Sorry, but this makes no sense. Numerical instability would lead to random fluctuations in output quality, but not to a continuous slow decline like the OP described.

Heard of similar experiences from RL acquaintances, where a prompt worked reliably for hundreds of requests per day for several months - and then suddenly the model started to make mistakes, ignore parts of the prompt, etc when a newer model was released.
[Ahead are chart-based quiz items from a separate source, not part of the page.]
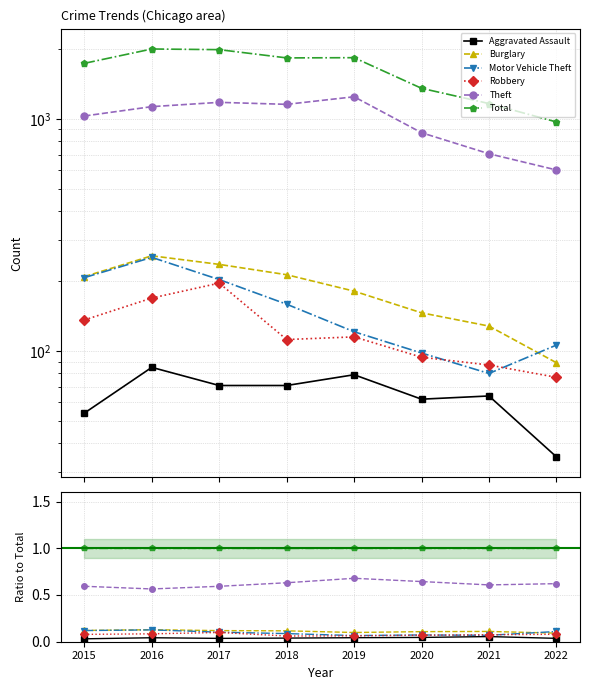

True or false: Theft has more than 0 points higher than both neighbors.

True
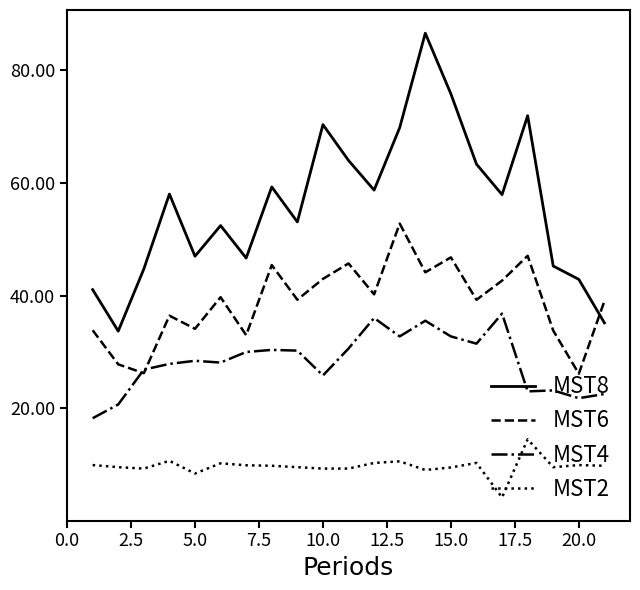

How many lines are shown in the chart?

4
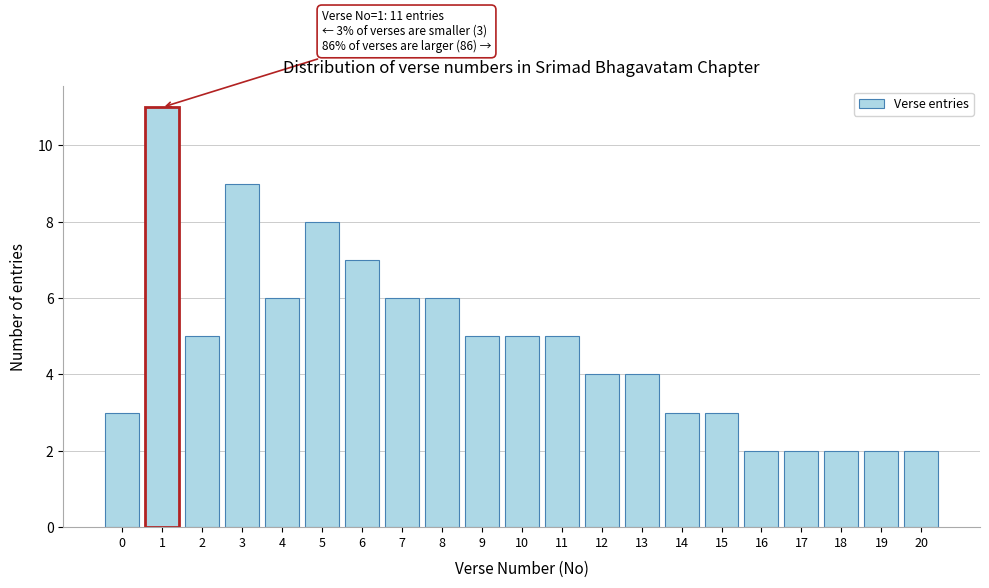

Reading left to right, what are all the values shown in this chart?

3	11	5	9	6	8	7	6	6	5	5	5	4	4	3	3	2	2	2	2	2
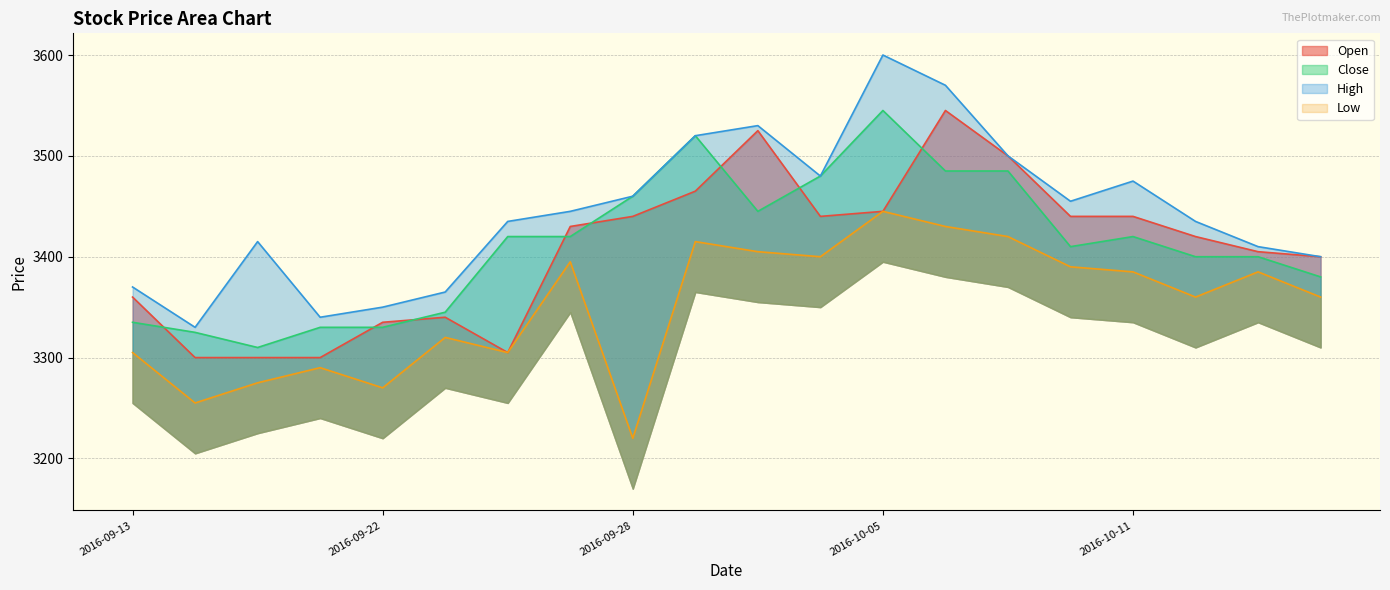

What value does the Open series have at 2016-10-13?

3405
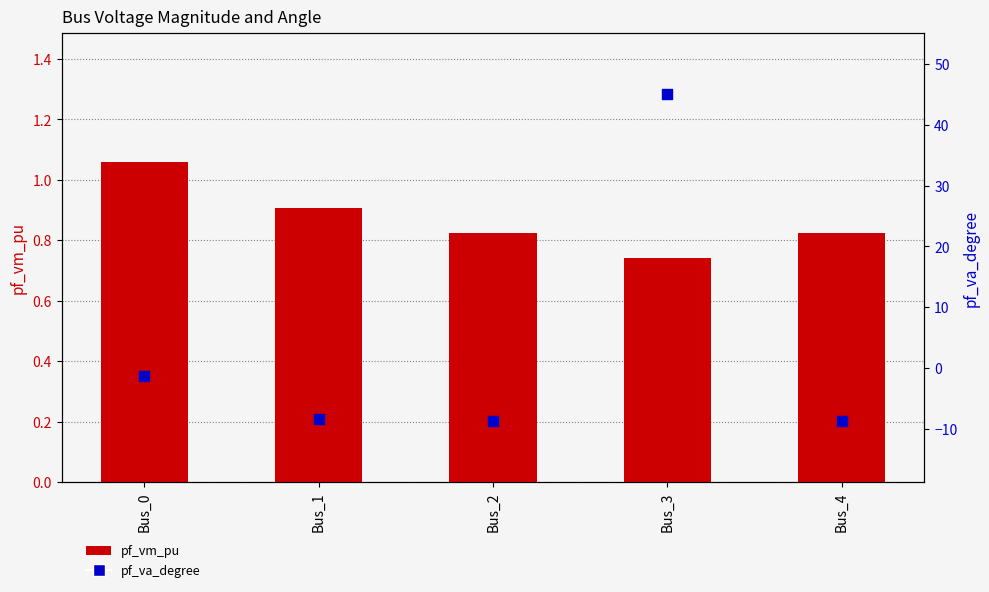

What is the total value across all series at Bus_4?

-7.9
I agree, it doesn't have to be deliberate malice like intentionally nerfing a model to make people switch to the newer one - it might just be that less resources are allocated to the older model once the newer one is available and so the inference parameters change - but some effect at the release of a newer model seems to be there.

▲

icyfox 13 hours ago | parent [-]

I'm responding to the parent comment who's suggesting we version control the "model" in Docker. There are infra reasons why companies don't do that. Numerical instability is one class of inference issues, but there can be other bugs in the stack separate from them intentionally changing the weights or switching to a quantized model.

As for the original forum post:

- Multiple numerical computation bugs can compound to make things worse (we saw this in the latest Anthropic post-mortum)

- OP didn't provide any details on eval methodology, so I don't think it's worth speculating on this anecdotal report until we see more data

	▲	xg15 13 hours ago \| parent [-]
		Good points. And I also agree we'd have to see the data that OP collected. If it indeed did show a slow decline over time and OpenAI did not change the weights, then something does not add up.

▲

esafak 12 hours ago | parent | prev [-]

That's a great point. However, I think we can treat the serving pipeline as part and parcel of the model, for practical purposes. So it is dishonest of companies to say they haven't changed the model while undertaking such cost optimizations that impair the models' effective intelligence.

▲

colordrops 14 hours ago | parent | prev [-]

In addition to quantization, I suspect the additions they make continually to their hidden system prompt for legal, business, and other reasons slowly degrade responses over time as well.

	▲	jonplackett 14 hours ago \| parent [-]
		This is quite similar to all the modifications intel had to do due to spectre - I bet those system prompts have grown exponentially.